Echo every line of the following material back verbatim, changing nothing.

--- Begin Exercise data ---

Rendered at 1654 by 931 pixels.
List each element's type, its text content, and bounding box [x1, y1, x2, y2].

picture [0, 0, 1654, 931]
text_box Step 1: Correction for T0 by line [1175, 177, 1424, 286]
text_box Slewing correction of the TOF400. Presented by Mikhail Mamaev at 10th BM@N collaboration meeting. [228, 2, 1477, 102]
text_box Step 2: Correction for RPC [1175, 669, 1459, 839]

--- End Exercise data ---

#### [Full answer]
Rendered at 1654 by 931 pixels.
List each element's type, its text content, and bounding box [x1, y1, x2, y2].

picture [0, 0, 1654, 931]
text_box Step 1: Correction for T0 by line [1175, 177, 1424, 286]
text_box Slewing correction of the TOF400. Presented by Mikhail Mamaev at 10th BM@N collaboration meeting. [228, 2, 1477, 102]
text_box Step 2: Correction for RPC [1175, 669, 1459, 839]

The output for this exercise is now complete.